Monday, 1 September 2014
Tradition
Matthew 15:1-20; Mark 7: 1-23; John 7:1
Matthew 15: 6
6So, for the sake of your tradition, you make
void the word of God.
As
we have been reflecting upon over the past weeks the words of Jesus and their
practical application to our lives provides the disciple with the holistic
assessment of human need, the explanation of that need, the plan to meet need
and four levels of help required to put the plan of God into practice in our
lives. We have looked at explanations of need and the frustration of need by
considering the Sermon on the Mount and the three part form of the teachings of
Jesus: current situation, present outcome and transformative participation in
the Kingdom inaugurated by Jesus. The
four levels or domains of intervention given by the words and practices of Jesus; the Word of God; can be direct in
practice that is, we hear His word and obey it (the call of the disciples Mark
2: 13-14); we can receive intervention through others for example a disciple
(the call of Phillip and then Nathanael in John 1), intervention in our lives
can be ‘collective’ a form of advocacy ( Feeding Five Thousand Mark 6: 30-44)

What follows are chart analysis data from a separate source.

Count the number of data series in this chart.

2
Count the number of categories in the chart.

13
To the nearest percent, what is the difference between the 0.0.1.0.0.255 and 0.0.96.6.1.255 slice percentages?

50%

and intervention can be instructional (Parables with explanations for disciples
Matthew 13). The Kingdom becomes present
and releases its transformative power through our willing participation on
these four levels. They each represent an interdependent exchange of grace;
through the faith of participative obedience to the words and practices of
Jesus. In our passage today Jesus offers us the opportunity to learn how to
avoid disempowering the Word of God. Avoid tradition! Religious disciples are
just that; the offer discipline in a tradition of religion. This, on the
surface appears to meet our needs but it’s a con, it’s the hand is quicker than
the eye; it’s an appearance that all is well but the outcome is: self-reliance,
pride and legalism. Religion interprets the words of Jesus but does not obey
them. That’s why it’s so dangerous. Religion offers us something else in the
place of obedience to Jesus; it offers ritual. The way we dress, the way speak
with holy jargon, the way we put our money in the collection but not our lives;
the way we defend the unborn child (and so we should) but refuse to speak out against
war and the taking of human life once the child is born and in this world.

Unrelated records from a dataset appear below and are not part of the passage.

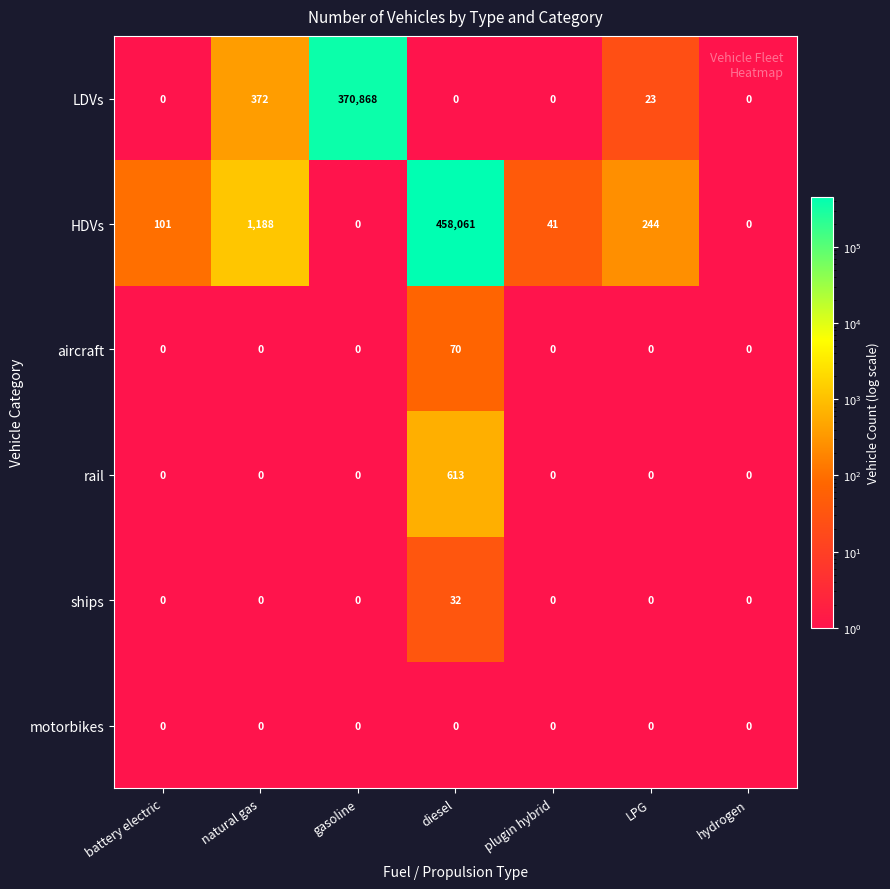

Rank the series by their maximum value, from lowest to highest.

motorbikes, ships, aircraft, rail, LDVs, HDVs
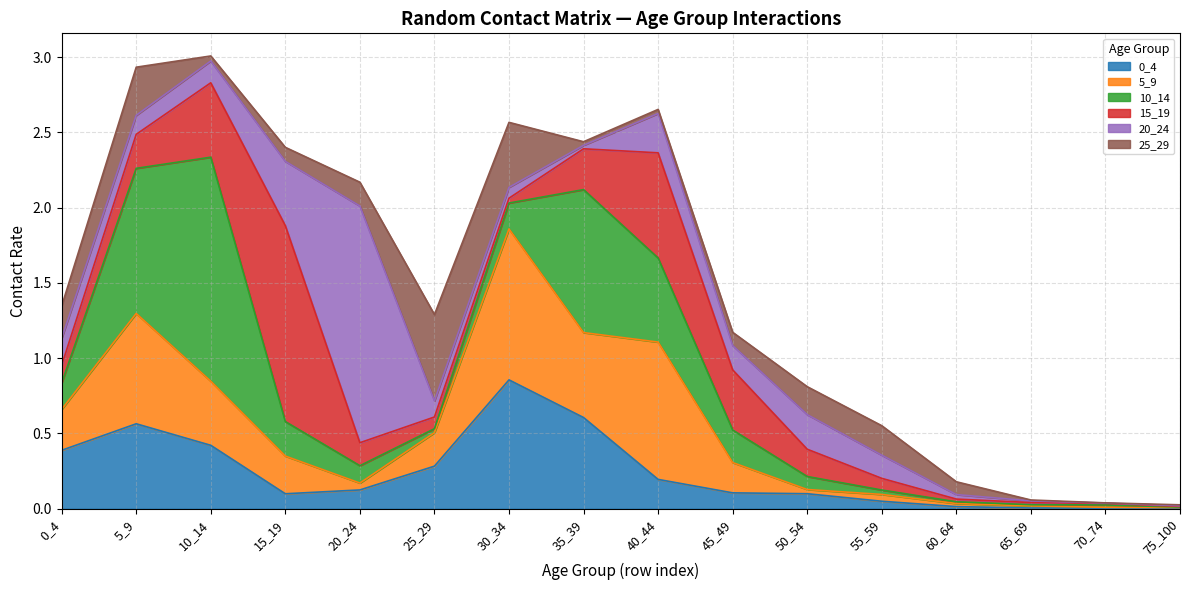

What is the sum of all 15_19 values?

4.1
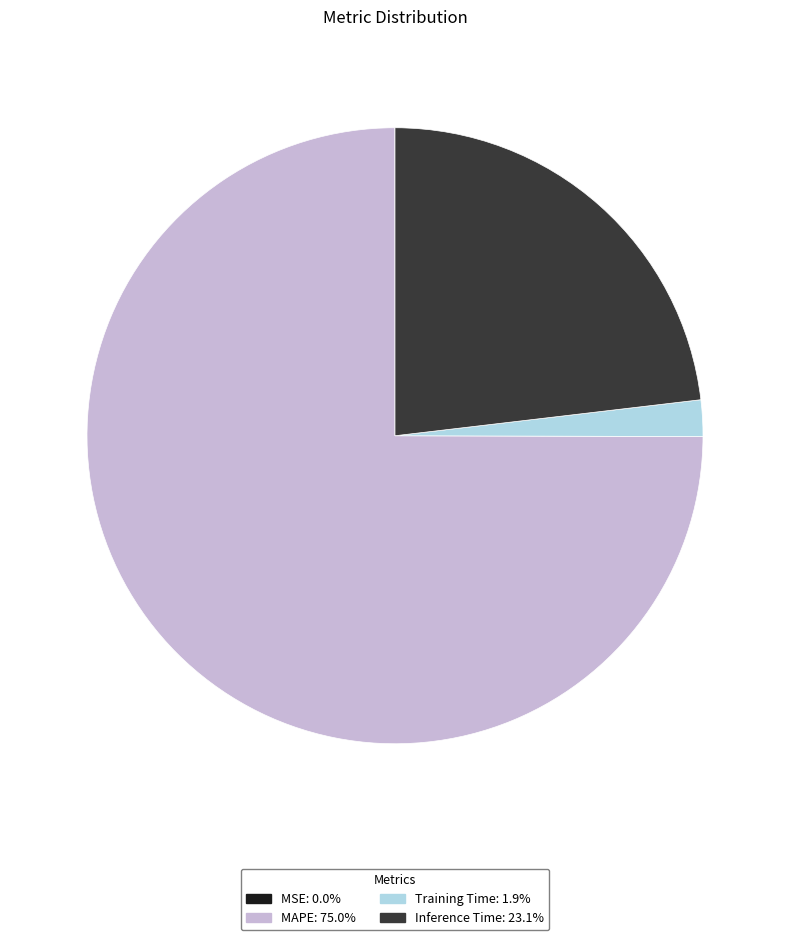

True or false: Inference Time accounts for 23% of the total.

True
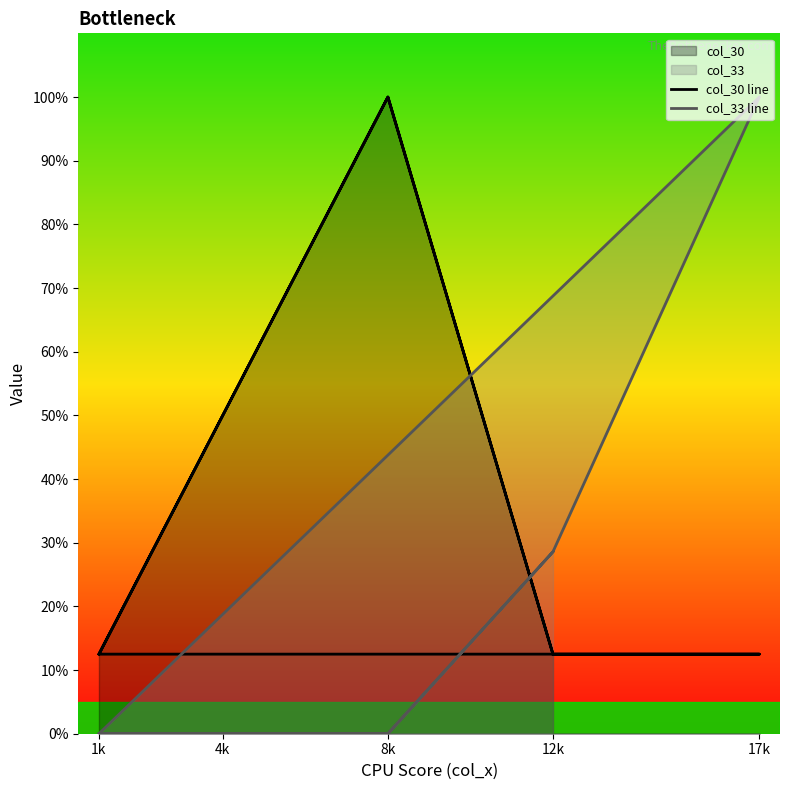

Does the chart display data point markers on the line(s)?

No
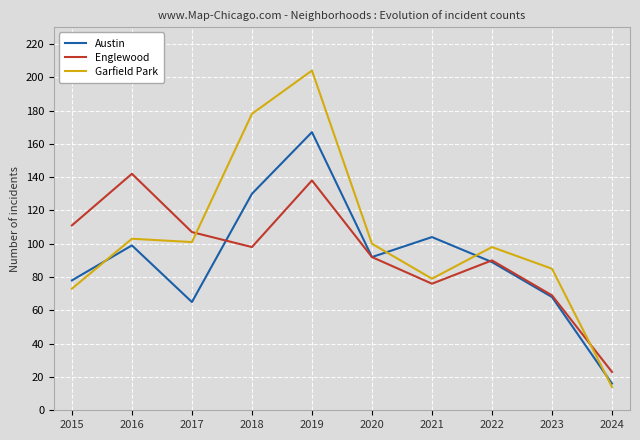

At which category does the chart reach its peak across all series?

2019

Religious ritual is the ultimate addiction of humanity; it offers the perfect
alternative to applying the words of Jesus: there is no need for living with
ordinary people in community, no need to actively and personally read and apply
the scriptures and religious ritual does not want us delving too deep in to the
biblical story and hearing the words and seeing the practices of Jesus up
close. Jesus was not a religious studies lecturer! Jesus taught us that our
religious practices are the problem; we are the real problem and not the
solution; Jesus taught us that our personal assessment of life must start with
our assessment of the ‘Heart’ and the recognition that we are in a state of
desperately meeting of our own needs our own way. Are we ready to give up our
religion for the sake of a transformed life? As a movement there were no more
religious and ritually pure than the ‘Pharisees and Scribes’ but it was from
the teeth out. Jesus offers us a transformed heart, mind, body, relationships
and community; but will we participate with Him in its fulfilment?